== Available data ==
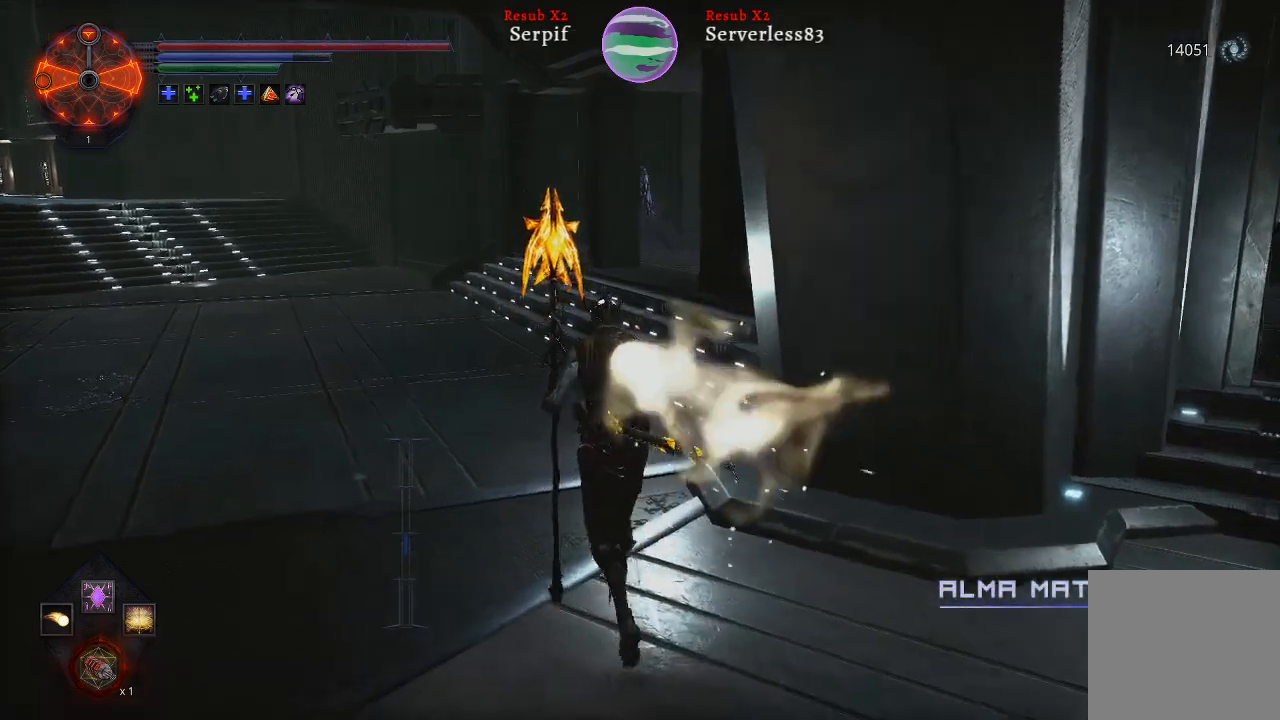
{"buttons": ["L2"], "left_stick": "up", "right_stick": "center", "events": [[167, "L2", "down"], [250, "left_stick", "up"]]}
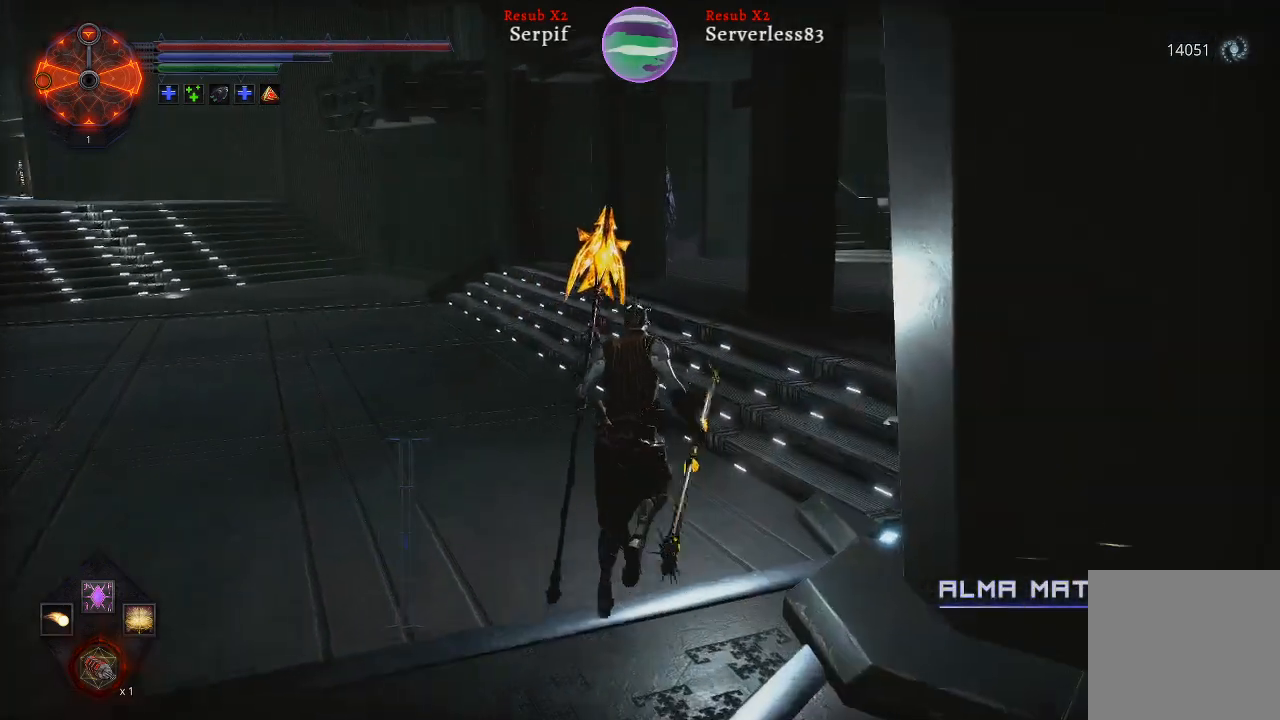
{"buttons": ["L2"], "left_stick": "up-right", "right_stick": "center", "events": [[483, "left_stick", "up-right"]]}
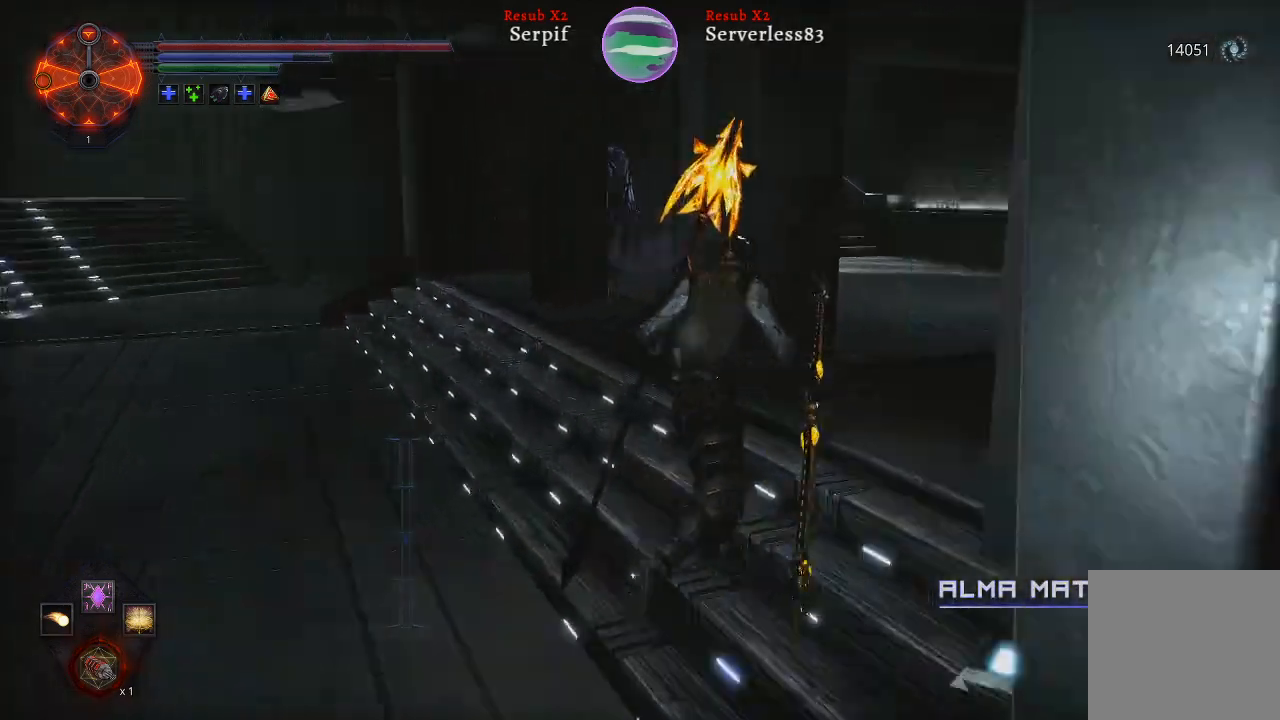
{"buttons": [], "left_stick": "up-right", "right_stick": "left", "events": [[200, "right_stick", "left"], [283, "L2", "up"]]}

== What is needed ==
Pull every line with the word "center" from the data.

== Solution ==
{"buttons": ["L2"], "left_stick": "up", "right_stick": "center", "events": [[167, "L2", "down"], [250, "left_stick", "up"]]}
{"buttons": ["L2"], "left_stick": "up-right", "right_stick": "center", "events": [[483, "left_stick", "up-right"]]}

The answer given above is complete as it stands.